--- Start Materials provided ---

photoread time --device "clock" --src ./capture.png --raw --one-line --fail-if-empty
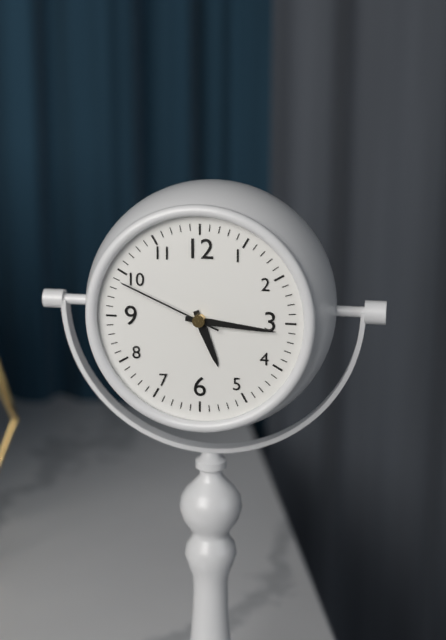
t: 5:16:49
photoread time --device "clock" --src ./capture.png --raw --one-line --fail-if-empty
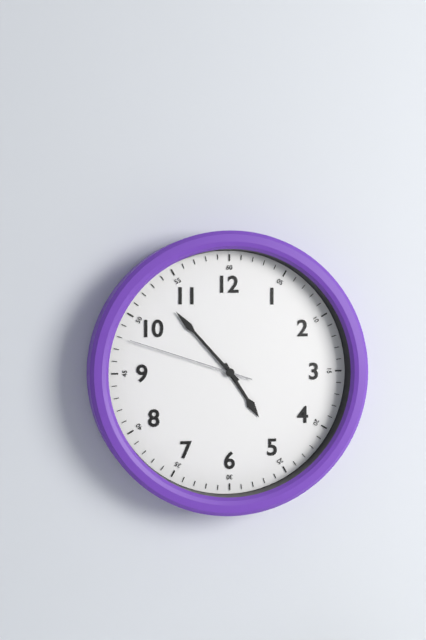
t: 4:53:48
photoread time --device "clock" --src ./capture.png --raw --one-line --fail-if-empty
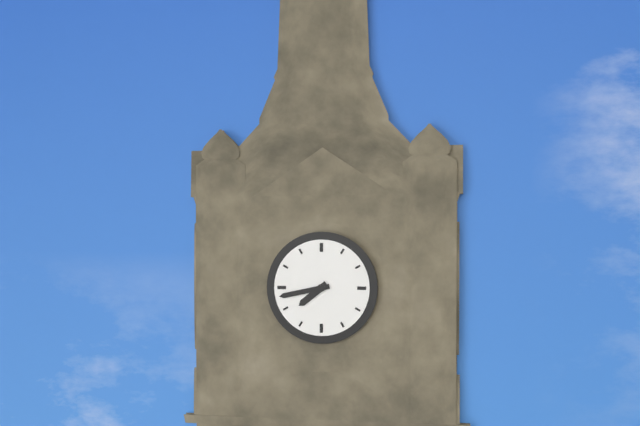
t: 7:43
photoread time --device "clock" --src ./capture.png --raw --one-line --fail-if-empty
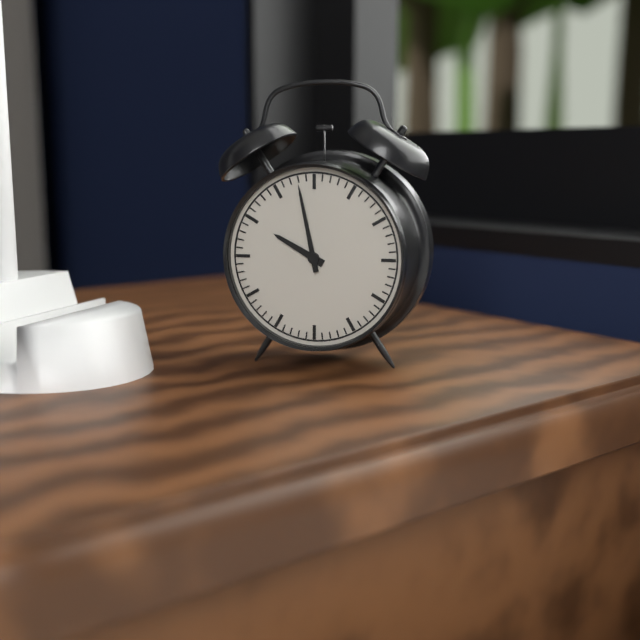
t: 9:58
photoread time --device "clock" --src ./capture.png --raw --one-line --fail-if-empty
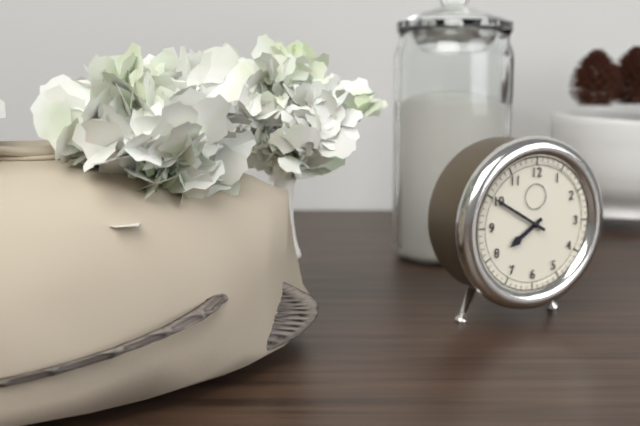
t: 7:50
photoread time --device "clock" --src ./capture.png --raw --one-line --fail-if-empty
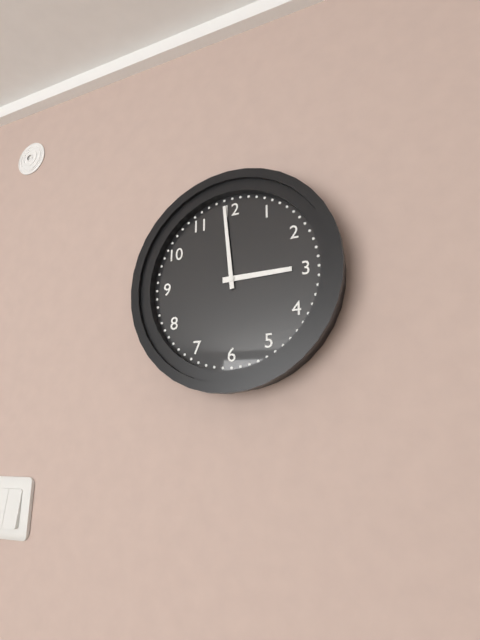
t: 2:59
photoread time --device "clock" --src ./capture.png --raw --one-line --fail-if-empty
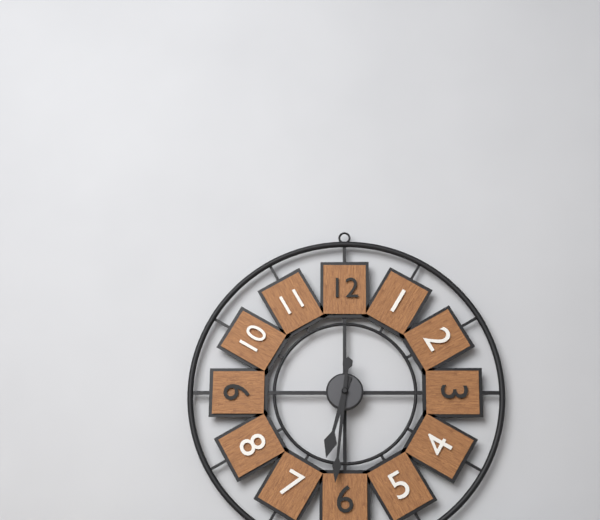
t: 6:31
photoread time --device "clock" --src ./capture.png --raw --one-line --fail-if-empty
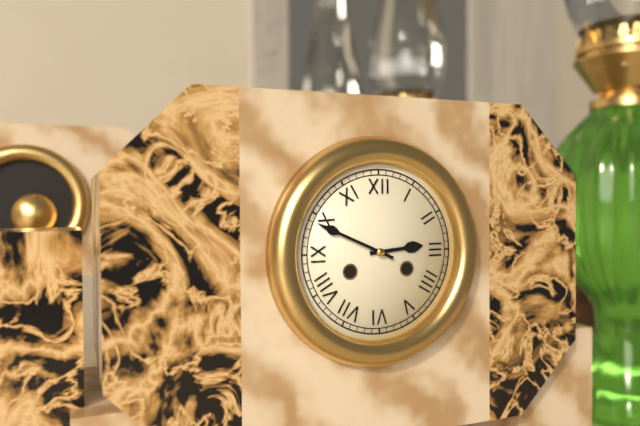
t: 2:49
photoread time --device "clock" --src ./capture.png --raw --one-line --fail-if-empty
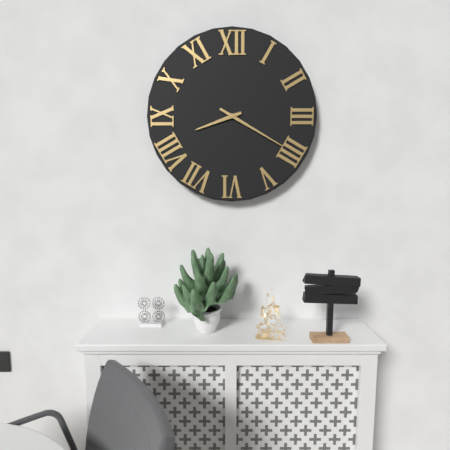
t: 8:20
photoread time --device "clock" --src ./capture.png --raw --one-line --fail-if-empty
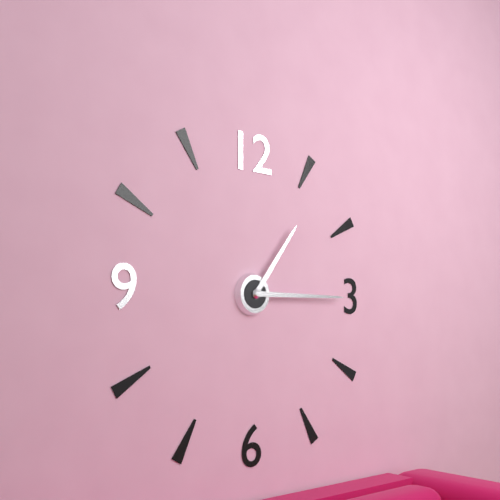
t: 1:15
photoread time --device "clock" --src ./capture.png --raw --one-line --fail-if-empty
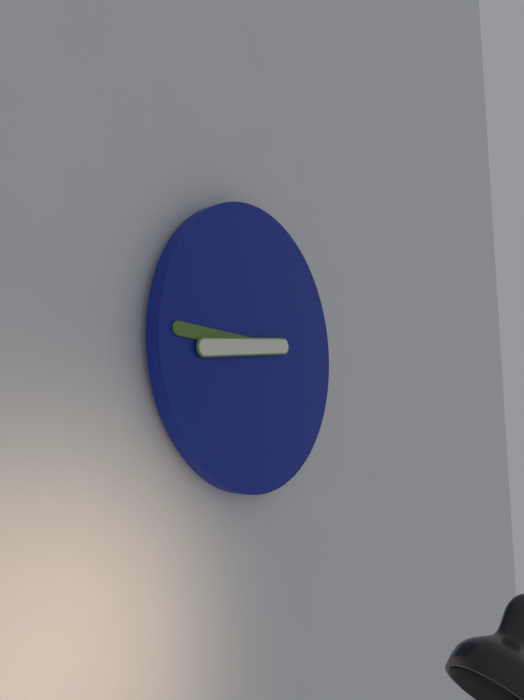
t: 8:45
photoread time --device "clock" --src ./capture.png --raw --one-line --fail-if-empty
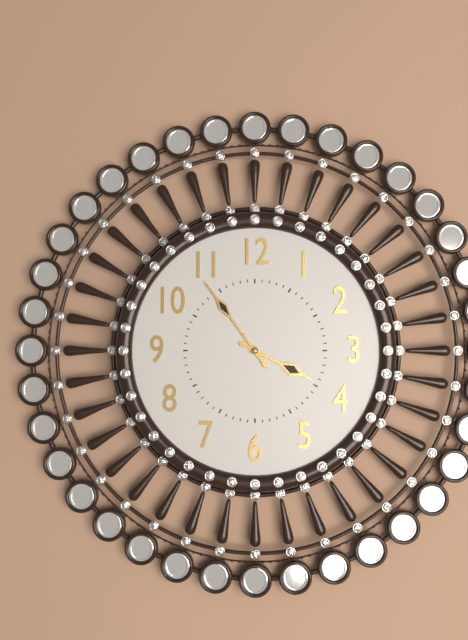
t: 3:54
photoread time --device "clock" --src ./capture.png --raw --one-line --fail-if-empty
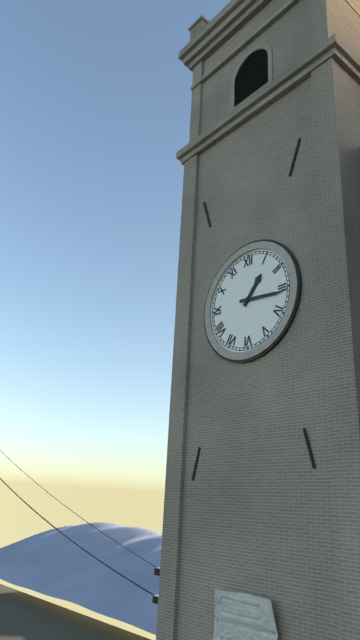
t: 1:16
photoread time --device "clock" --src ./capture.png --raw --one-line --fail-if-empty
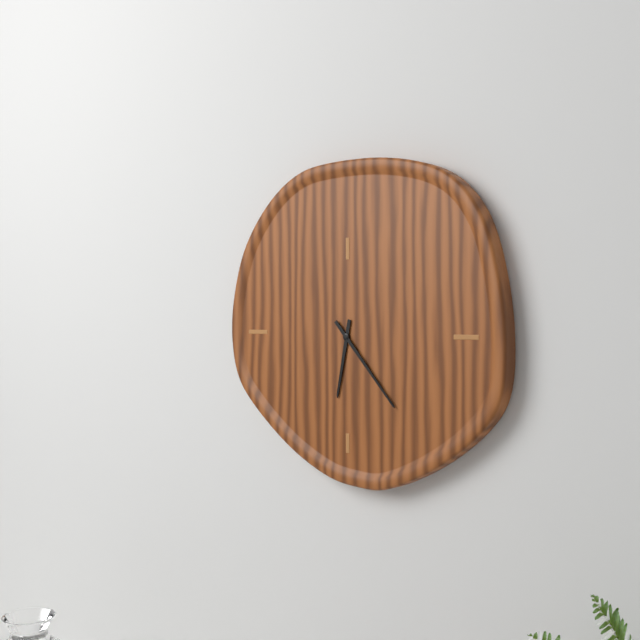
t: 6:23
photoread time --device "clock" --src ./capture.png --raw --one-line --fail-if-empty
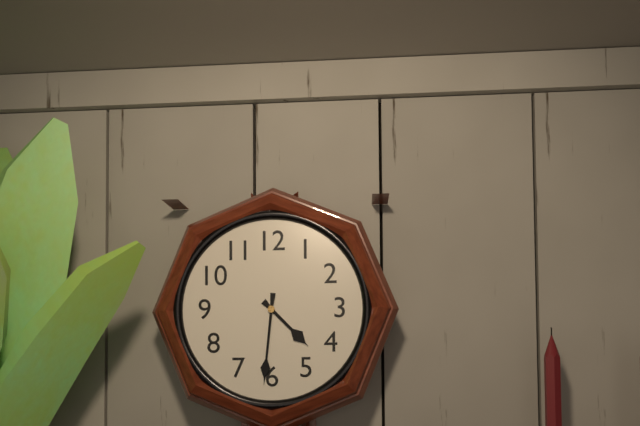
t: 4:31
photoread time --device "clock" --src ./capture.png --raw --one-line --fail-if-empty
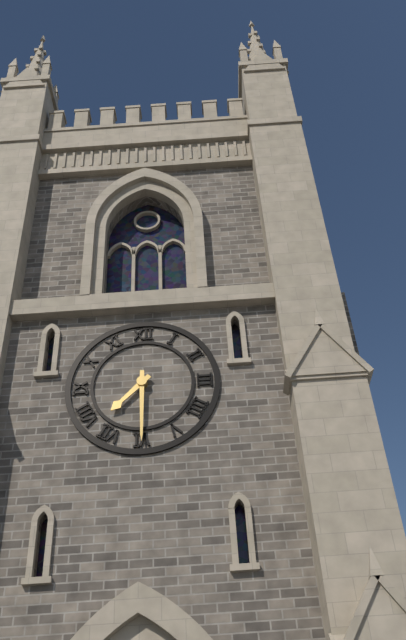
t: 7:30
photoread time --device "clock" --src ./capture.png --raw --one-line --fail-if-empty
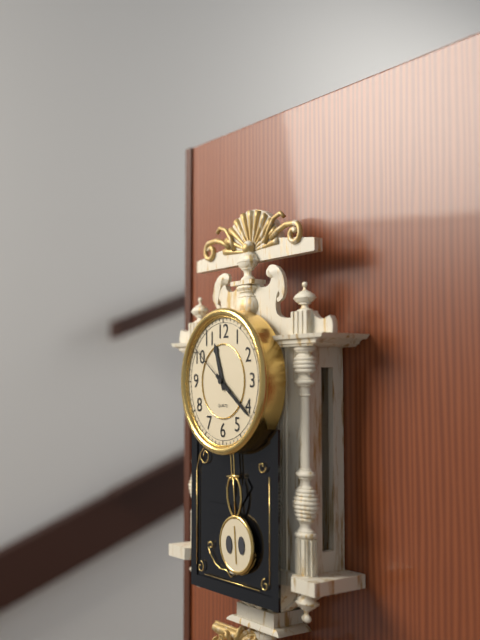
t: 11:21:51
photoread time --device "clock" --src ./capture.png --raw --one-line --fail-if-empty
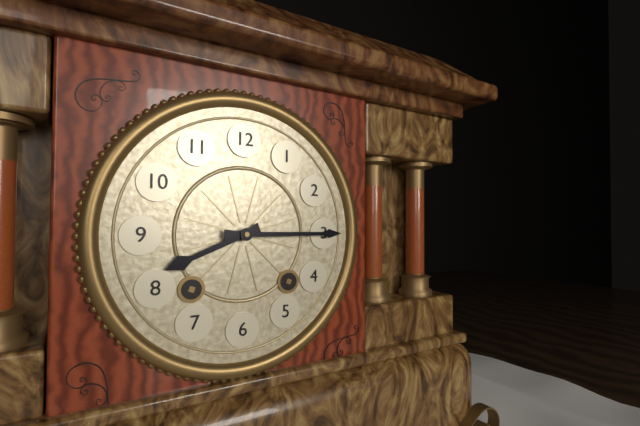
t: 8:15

--- End Materials provided ---

Goal of the exercise: Render every item as a two-column CSV with the columns "command" and "time", one row per item giving its command text and its time, each enclosed in double quotes with line breaks replaced by spaces. Omit the pictures.

Finished answer:
command,time
"photoread time --device ""clock"" --src ./capture.png --raw --one-line --fail-if-empty t:","5:16:49"
"photoread time --device ""clock"" --src ./capture.png --raw --one-line --fail-if-empty t:","4:53:48"
"photoread time --device ""clock"" --src ./capture.png --raw --one-line --fail-if-empty t:","7:43"
"photoread time --device ""clock"" --src ./capture.png --raw --one-line --fail-if-empty t:","9:58"
"photoread time --device ""clock"" --src ./capture.png --raw --one-line --fail-if-empty t:","7:50"
"photoread time --device ""clock"" --src ./capture.png --raw --one-line --fail-if-empty t:","2:59"
"photoread time --device ""clock"" --src ./capture.png --raw --one-line --fail-if-empty t:","6:31"
"photoread time --device ""clock"" --src ./capture.png --raw --one-line --fail-if-empty t:","2:49"
"photoread time --device ""clock"" --src ./capture.png --raw --one-line --fail-if-empty t:","8:20"
"photoread time --device ""clock"" --src ./capture.png --raw --one-line --fail-if-empty t:","1:15"
"photoread time --device ""clock"" --src ./capture.png --raw --one-line --fail-if-empty t:","8:45"
"photoread time --device ""clock"" --src ./capture.png --raw --one-line --fail-if-empty t:","3:54"
"photoread time --device ""clock"" --src ./capture.png --raw --one-line --fail-if-empty t:","1:16"
"photoread time --device ""clock"" --src ./capture.png --raw --one-line --fail-if-empty t:","6:23"
"photoread time --device ""clock"" --src ./capture.png --raw --one-line --fail-if-empty t:","4:31"
"photoread time --device ""clock"" --src ./capture.png --raw --one-line --fail-if-empty t:","7:30"
"photoread time --device ""clock"" --src ./capture.png --raw --one-line --fail-if-empty t:","11:21:51"
"photoread time --device ""clock"" --src ./capture.png --raw --one-line --fail-if-empty t:","8:15"